Insights from the graphs: 

When looking at these graphs it doesn't look like the level of experience of the players, their gender or the hours spent playing had a relationship with whether or not they subscribed. However, there does seem to be a relationship with the age of the player and whether or not they subscribed. It seems as though younger players that are around 15 and younger are more likely to subscribe compared to players over 35. However, it is a weak relationship.

Method and Plan: 

To address my question I would use knn to predict classification. This would work because I am trying to guess which category players fall into, whether they subscribe or not, based on their age. Seeing that subscription is a categorical variable, classification is what is being predicted.

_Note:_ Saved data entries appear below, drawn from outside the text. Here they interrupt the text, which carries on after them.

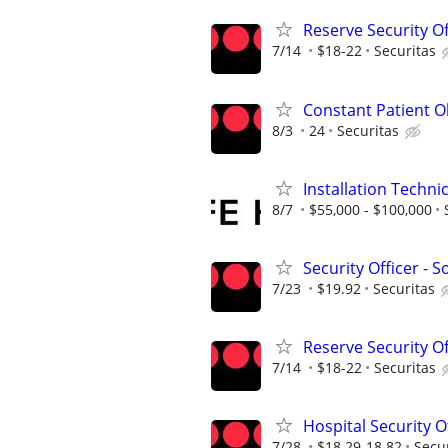
Reserve Security Of
7/14
$18-22
Securitas
Constant Patient Ob
8/3
24
Securitas
Installation Techni
8/7
$55,000 - $100,000
Security Officer - 
7/23
$19.92
Securitas
Reserve Security Of
7/14
$18-22
Securitas
Hospital Security O
7/28
$18.29-18.82
Secu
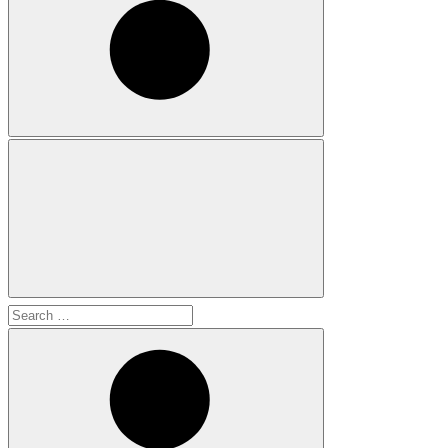
Search
for:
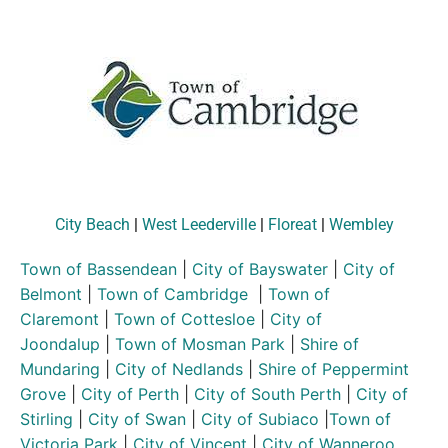
City Beach
|
West Leederville
|
Floreat
|
Wembley
Town of Bassendean
|
City of Bayswater
|
City of
Belmont
|
Town of Cambridge
|
Town of
Claremont
|
Town of Cottesloe
|
City of
Joondalup
|
Town of Mosman Park
|
Shire of
Mundaring
|
City of Nedlands
|
Shire of Peppermint
Grove
|
City of Perth
|
City of South Perth
|
City of
Stirling
|
City of Swan
|
City of Subiaco
|
Town of
Victoria Park
|
City of Vincent
|
City of Wanneroo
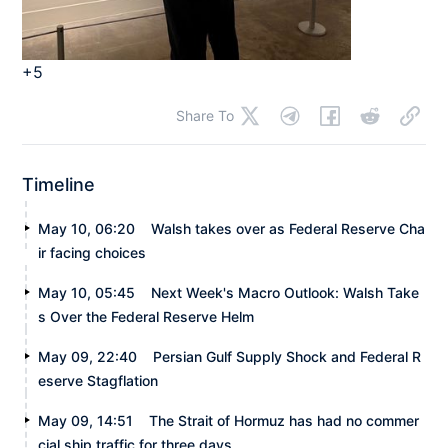
+5
Share To
Timeline
May 10, 06:20
Walsh takes over as Federal Reserve Cha
ir facing choices
May 10, 05:45
Next Week's Macro Outlook: Walsh Take
s Over the Federal Reserve Helm
May 09, 22:40
Persian Gulf Supply Shock and Federal R
eserve Stagflation
May 09, 14:51
The Strait of Hormuz has had no commer
cial ship traffic for three days.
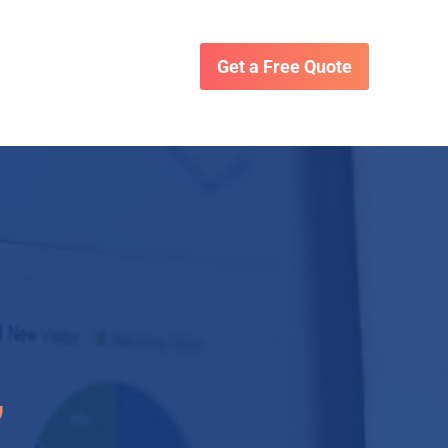
Get a Free Quote
,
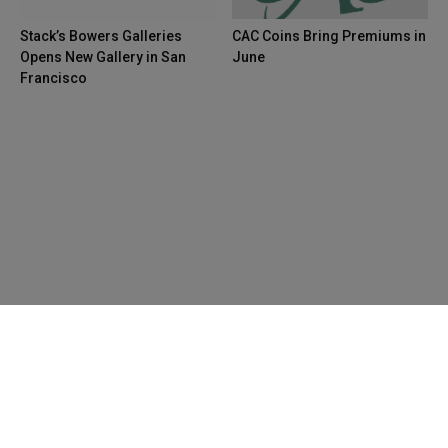
Stack’s Bowers Galleries
CAC Coins Bring Premiums in
Opens New Gallery in San
June
Francisco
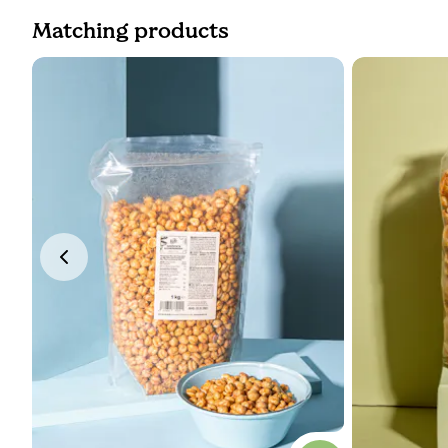
Matching products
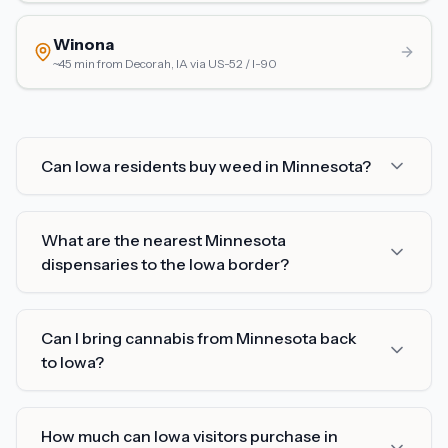
Winona
~45 min from Decorah, IA
via
US-52 / I-90
Can Iowa residents buy weed in Minnesota?
What are the nearest Minnesota
dispensaries to the Iowa border?
Can I bring cannabis from Minnesota back
to Iowa?
How much can Iowa visitors purchase in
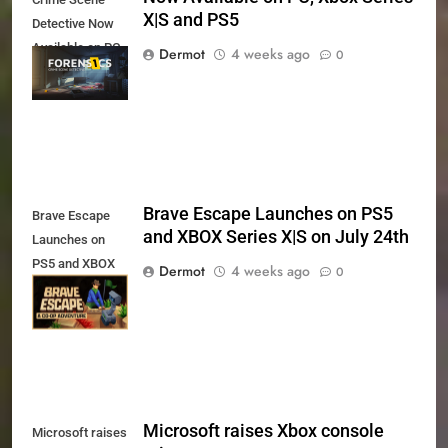
X|S and PS5
Detective Now
Available on PC,
Dermot
4 weeks ago
0
Xbox Series X|S
and PS5
Brave Escape Launches on PS5
Brave Escape
and XBOX Series X|S on July 24th
Launches on
PS5 and XBOX
Dermot
4 weeks ago
0
Series X|S on
July 24th
Microsoft raises Xbox console
Microsoft raises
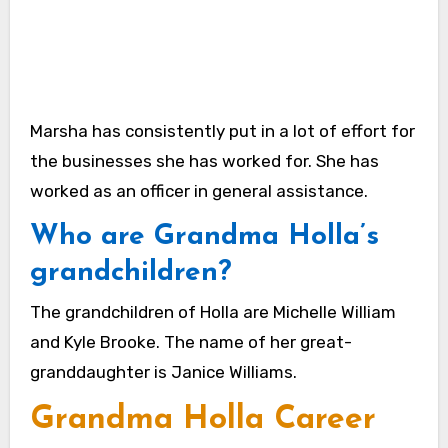
Marsha has consistently put in a lot of effort for
the businesses she has worked for. She has
worked as an officer in general assistance.
Who are Grandma Holla’s
grandchildren?
The grandchildren of Holla are Michelle William
and Kyle Brooke. The name of her great-
granddaughter is Janice Williams.
Grandma Holla Career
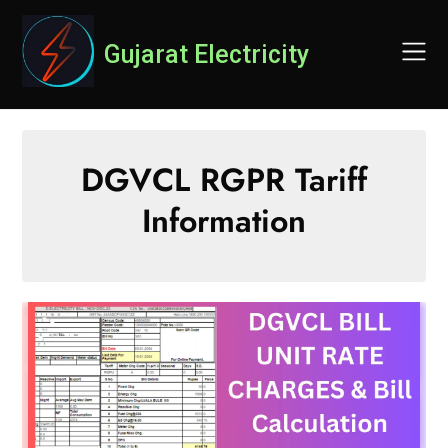
Skip
to
Gujarat Electricity
content
DGVCL RGPR Tariff
Information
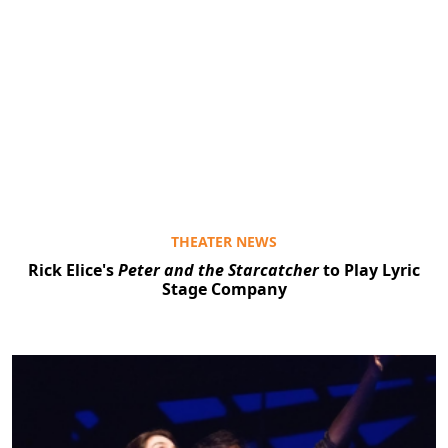
THEATER NEWS
Rick Elice's
Peter and the Starcatcher
to Play Lyric
Stage Company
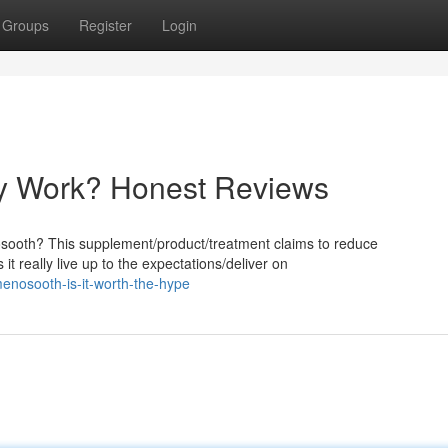
Groups
Register
Login
ly Work? Honest Reviews
osooth? This supplement/product/treatment claims to reduce
it really live up to the expectations/deliver on
enosooth-is-it-worth-the-hype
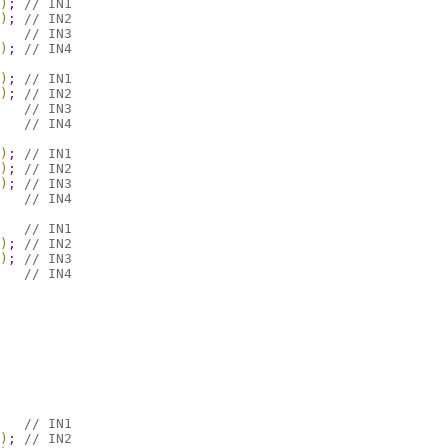
)
;
// IN1
)
;
// IN2
// IN3
)
;
// IN4
)
;
// IN1
)
;
// IN2
// IN3
// IN4
)
;
// IN1
)
;
// IN2
)
;
// IN3
// IN4
// IN1
)
;
// IN2
)
;
// IN3
// IN4
// IN1
)
;
// IN2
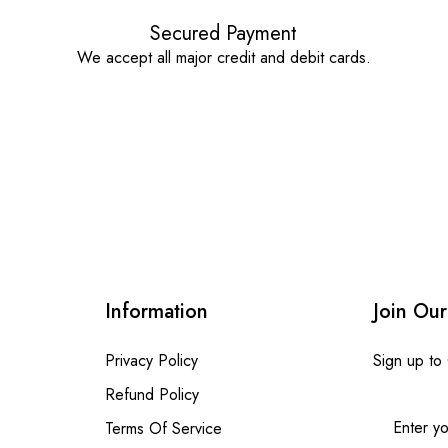
Secured Payment
We accept all major credit and debit cards.
Information
Join Our
Privacy Policy
Sign up to
Refund Policy
Terms Of Service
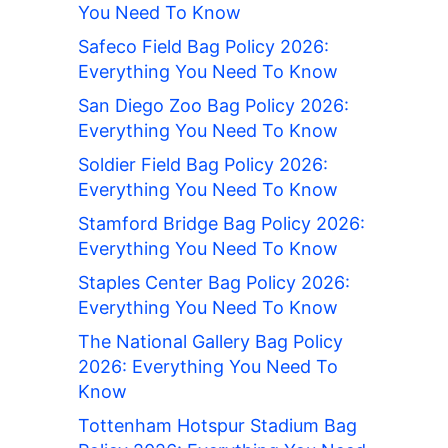
You Need To Know
Safeco Field Bag Policy 2026:
Everything You Need To Know
San Diego Zoo Bag Policy 2026:
Everything You Need To Know
Soldier Field Bag Policy 2026:
Everything You Need To Know
Stamford Bridge Bag Policy 2026:
Everything You Need To Know
Staples Center Bag Policy 2026:
Everything You Need To Know
The National Gallery Bag Policy
2026: Everything You Need To
Know
Tottenham Hotspur Stadium Bag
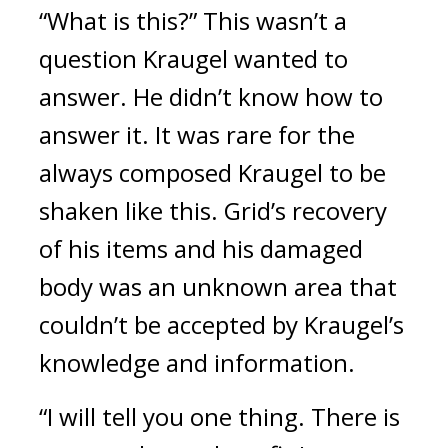
“What is this?” This wasn’t a 
question Kraugel wanted to 
answer. He didn’t know how to 
answer it. 
It was rare for the 
always composed Kraugel to be 
shaken like this. 
Grid’s recovery 
of his items and his damaged 
body was an unknown area that 
couldn’t be accepted by Kraugel’s 
knowledge and information. 
“I will tell you one thing. There is 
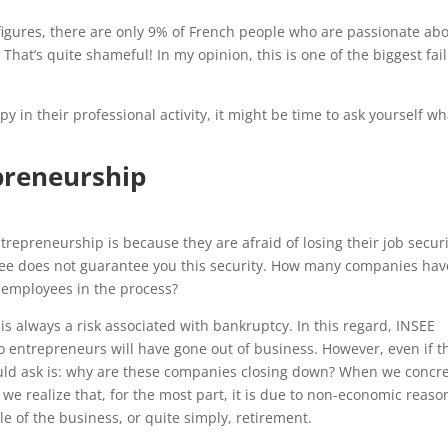
figures, there are only 9% of French people who are passionate ab
That’s quite shameful! In my opinion, this is one of the biggest fai
y in their professional activity, it might be time to ask yourself wh
preneurship
repreneurship is because they are afraid of losing their job securi
yee does not guarantee you this security. How many companies hav
ir employees in the process?
 is always a risk associated with bankruptcy. In this regard, INSEE
two entrepreneurs will have gone out of business. However, even if t
hould ask is: why are these companies closing down? When we concre
we realize that, for the most part, it is due to non-economic reaso
e of the business, or quite simply, retirement.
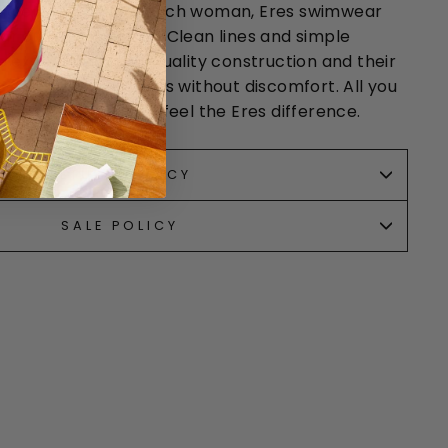
nd elegant as a French woman, Eres swimwear
r out of the water! Clean lines and simple
 exceptional with quality construction and their
ce
fabric that sculpts without discomfort. All you
 one of their suits to feel the Eres difference.
RETURN POLICY
SALE POLICY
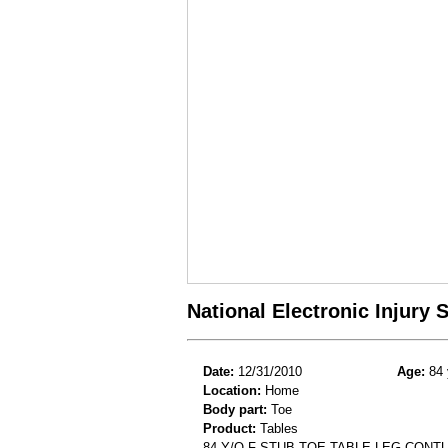
National Electronic Injury
Date:
12/31/2010
Age:
84 
Location:
Home
Body part:
Toe
Product:
Tables
84 Y/O F STUB TOE TABLE LEG CONT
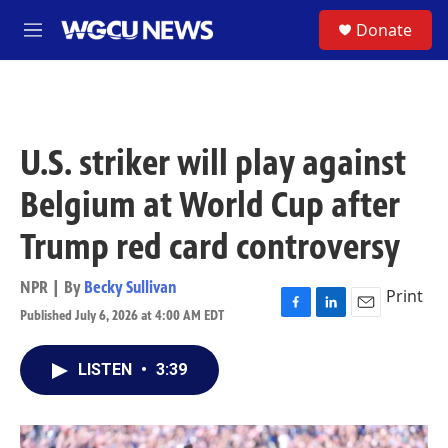
Skip to main content
S
Donate
M
e
n
u
U.S. striker will play against
Belgium at World Cup after
Trump red card controversy
NPR | By
Becky Sullivan
Print
Published July 6, 2026 at 4:00 AM EDT
F
L
E
a
i
m
c
n
a
LISTEN
•
3:39
e
k
i
b
e
l
o
d
o
I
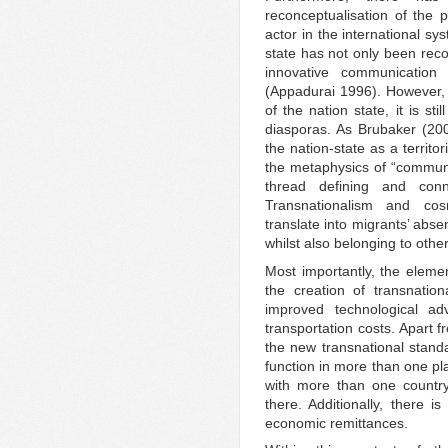
reconceptualisation of the 
actor in the international s
state has not only been reco
innovative communication
(Appadurai 1996). However, 
of the nation state, it is st
diasporas. As Brubaker (20
the nation-state as a terri
the metaphysics of “communit
thread defining and conn
Transnationalism and cos
translate into migrants’ abs
whilst also belonging to oth
Most importantly, the elemen
the creation of transnatio
improved technological ad
transportation costs. Apart 
the new transnational standa
function in more than one pl
with more than one countr
there. Additionally, there 
economic remittances.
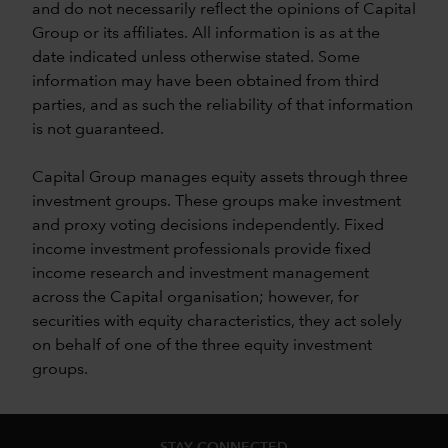
and do not necessarily reflect the opinions of Capital
Group or its affiliates. All information is as at the
date indicated unless otherwise stated. Some
information may have been obtained from third
parties, and as such the reliability of that information
is not guaranteed.
Capital Group manages equity assets through three
investment groups. These groups make investment
and proxy voting decisions independently. Fixed
income investment professionals provide fixed
income research and investment management
across the Capital organisation; however, for
securities with equity characteristics, they act solely
on behalf of one of the three equity investment
groups.
STAY CONNECTED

The limitations are that this would only look at one variable, ignoring the fact that other variables may also influence the prediction. This also requires the assumption that age can predict whether or not players will subscribe which may be difficult because the graph seems to show a weak relationship between the two. 

To do knn, the data should be split after wrangling but prior to making the model. 75% of the data should go into the training set and the rest into the testing set, ensuring shuffling and stratification happened. After splitting, the training set should be used to build the model. Cross-validation and tuning should also be done to find the best number of neighbours to provide the most accurate predictions that can be achieved. This will also help prevent underfitting or overfitting the model. The data will then be further split and a validation set created. After tuning the optimal k will be inserted and the prediciton will be run.